▶ **Data records**

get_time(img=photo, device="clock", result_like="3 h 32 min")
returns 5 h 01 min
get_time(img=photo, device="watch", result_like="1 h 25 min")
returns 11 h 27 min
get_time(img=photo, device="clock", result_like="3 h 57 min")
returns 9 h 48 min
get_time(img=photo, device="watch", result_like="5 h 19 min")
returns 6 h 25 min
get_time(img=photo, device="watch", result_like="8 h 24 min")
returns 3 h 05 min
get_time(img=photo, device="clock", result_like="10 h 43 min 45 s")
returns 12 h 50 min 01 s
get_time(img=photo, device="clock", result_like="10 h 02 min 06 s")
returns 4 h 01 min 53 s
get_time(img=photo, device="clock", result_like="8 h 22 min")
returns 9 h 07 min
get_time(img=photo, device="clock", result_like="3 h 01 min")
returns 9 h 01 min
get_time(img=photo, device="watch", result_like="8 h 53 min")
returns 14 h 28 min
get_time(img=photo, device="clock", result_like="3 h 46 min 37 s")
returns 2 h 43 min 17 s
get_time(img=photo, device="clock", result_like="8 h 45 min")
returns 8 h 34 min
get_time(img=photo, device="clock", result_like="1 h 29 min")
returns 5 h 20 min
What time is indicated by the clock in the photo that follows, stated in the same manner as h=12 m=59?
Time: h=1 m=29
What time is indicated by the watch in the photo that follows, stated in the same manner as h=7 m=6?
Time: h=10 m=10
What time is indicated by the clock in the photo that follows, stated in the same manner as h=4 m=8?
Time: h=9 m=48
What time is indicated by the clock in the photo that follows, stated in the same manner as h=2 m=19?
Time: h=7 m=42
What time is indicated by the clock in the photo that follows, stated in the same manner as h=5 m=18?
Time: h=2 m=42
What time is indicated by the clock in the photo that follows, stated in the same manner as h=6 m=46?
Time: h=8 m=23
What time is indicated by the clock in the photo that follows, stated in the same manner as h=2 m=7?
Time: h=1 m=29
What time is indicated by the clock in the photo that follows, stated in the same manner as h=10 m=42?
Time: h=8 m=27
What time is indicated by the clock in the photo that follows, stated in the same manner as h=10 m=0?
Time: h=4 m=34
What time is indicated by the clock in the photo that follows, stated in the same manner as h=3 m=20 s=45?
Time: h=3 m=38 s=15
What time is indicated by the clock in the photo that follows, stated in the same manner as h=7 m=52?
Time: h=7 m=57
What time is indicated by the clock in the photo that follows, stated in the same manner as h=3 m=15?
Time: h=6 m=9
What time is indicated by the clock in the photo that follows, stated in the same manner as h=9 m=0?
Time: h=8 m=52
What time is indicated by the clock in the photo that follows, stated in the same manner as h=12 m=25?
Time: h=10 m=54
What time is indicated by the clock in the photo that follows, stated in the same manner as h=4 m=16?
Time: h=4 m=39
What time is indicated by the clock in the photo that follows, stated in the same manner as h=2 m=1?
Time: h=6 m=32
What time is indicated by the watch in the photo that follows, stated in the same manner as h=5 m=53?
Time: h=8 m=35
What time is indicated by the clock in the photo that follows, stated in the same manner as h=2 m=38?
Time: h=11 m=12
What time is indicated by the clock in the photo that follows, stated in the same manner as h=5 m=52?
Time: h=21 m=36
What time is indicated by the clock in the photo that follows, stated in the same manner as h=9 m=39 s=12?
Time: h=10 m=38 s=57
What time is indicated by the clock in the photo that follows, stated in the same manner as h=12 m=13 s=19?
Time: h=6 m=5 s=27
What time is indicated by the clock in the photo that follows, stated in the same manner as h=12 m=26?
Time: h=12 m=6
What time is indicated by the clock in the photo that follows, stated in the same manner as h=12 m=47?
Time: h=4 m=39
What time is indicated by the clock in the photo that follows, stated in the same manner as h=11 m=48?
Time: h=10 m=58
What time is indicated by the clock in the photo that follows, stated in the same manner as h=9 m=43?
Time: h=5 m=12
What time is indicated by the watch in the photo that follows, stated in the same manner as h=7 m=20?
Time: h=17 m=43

▶ **WRITTEN INSTRUCTION**
Repeat all of the data above word for word, leaving nothing out.

▶ **PROBLEM SOLUTION**
get_time(img=photo, device="clock", result_like="3 h 32 min")
returns 5 h 01 min
get_time(img=photo, device="watch", result_like="1 h 25 min")
returns 11 h 27 min
get_time(img=photo, device="clock", result_like="3 h 57 min")
returns 9 h 48 min
get_time(img=photo, device="watch", result_like="5 h 19 min")
returns 6 h 25 min
get_time(img=photo, device="watch", result_like="8 h 24 min")
returns 3 h 05 min
get_time(img=photo, device="clock", result_like="10 h 43 min 45 s")
returns 12 h 50 min 01 s
get_time(img=photo, device="clock", result_like="10 h 02 min 06 s")
returns 4 h 01 min 53 s
get_time(img=photo, device="clock", result_like="8 h 22 min")
returns 9 h 07 min
get_time(img=photo, device="clock", result_like="3 h 01 min")
returns 9 h 01 min
get_time(img=photo, device="watch", result_like="8 h 53 min")
returns 14 h 28 min
get_time(img=photo, device="clock", result_like="3 h 46 min 37 s")
returns 2 h 43 min 17 s
get_time(img=photo, device="clock", result_like="8 h 45 min")
returns 8 h 34 min
get_time(img=photo, device="clock", result_like="1 h 29 min")
returns 5 h 20 min
What time is indicated by the clock in the photo that follows, stated in the same manner as h=12 m=59?
Time: h=1 m=29
What time is indicated by the watch in the photo that follows, stated in the same manner as h=7 m=6?
Time: h=10 m=10
What time is indicated by the clock in the photo that follows, stated in the same manner as h=4 m=8?
Time: h=9 m=48
What time is indicated by the clock in the photo that follows, stated in the same manner as h=2 m=19?
Time: h=7 m=42
What time is indicated by the clock in the photo that follows, stated in the same manner as h=5 m=18?
Time: h=2 m=42
What time is indicated by the clock in the photo that follows, stated in the same manner as h=6 m=46?
Time: h=8 m=23
What time is indicated by the clock in the photo that follows, stated in the same manner as h=2 m=7?
Time: h=1 m=29
What time is indicated by the clock in the photo that follows, stated in the same manner as h=10 m=42?
Time: h=8 m=27
What time is indicated by the clock in the photo that follows, stated in the same manner as h=10 m=0?
Time: h=4 m=34
What time is indicated by the clock in the photo that follows, stated in the same manner as h=3 m=20 s=45?
Time: h=3 m=38 s=15
What time is indicated by the clock in the photo that follows, stated in the same manner as h=7 m=52?
Time: h=7 m=57
What time is indicated by the clock in the photo that follows, stated in the same manner as h=3 m=15?
Time: h=6 m=9
What time is indicated by the clock in the photo that follows, stated in the same manner as h=9 m=0?
Time: h=8 m=52
What time is indicated by the clock in the photo that follows, stated in the same manner as h=12 m=25?
Time: h=10 m=54
What time is indicated by the clock in the photo that follows, stated in the same manner as h=4 m=16?
Time: h=4 m=39
What time is indicated by the clock in the photo that follows, stated in the same manner as h=2 m=1?
Time: h=6 m=32
What time is indicated by the watch in the photo that follows, stated in the same manner as h=5 m=53?
Time: h=8 m=35
What time is indicated by the clock in the photo that follows, stated in the same manner as h=2 m=38?
Time: h=11 m=12
What time is indicated by the clock in the photo that follows, stated in the same manner as h=5 m=52?
Time: h=21 m=36
What time is indicated by the clock in the photo that follows, stated in the same manner as h=9 m=39 s=12?
Time: h=10 m=38 s=57
What time is indicated by the clock in the photo that follows, stated in the same manner as h=12 m=13 s=19?
Time: h=6 m=5 s=27
What time is indicated by the clock in the photo that follows, stated in the same manner as h=12 m=26?
Time: h=12 m=6
What time is indicated by the clock in the photo that follows, stated in the same manner as h=12 m=47?
Time: h=4 m=39
What time is indicated by the clock in the photo that follows, stated in the same manner as h=11 m=48?
Time: h=10 m=58
What time is indicated by the clock in the photo that follows, stated in the same manner as h=9 m=43?
Time: h=5 m=12
What time is indicated by the watch in the photo that follows, stated in the same manner as h=7 m=20?
Time: h=17 m=43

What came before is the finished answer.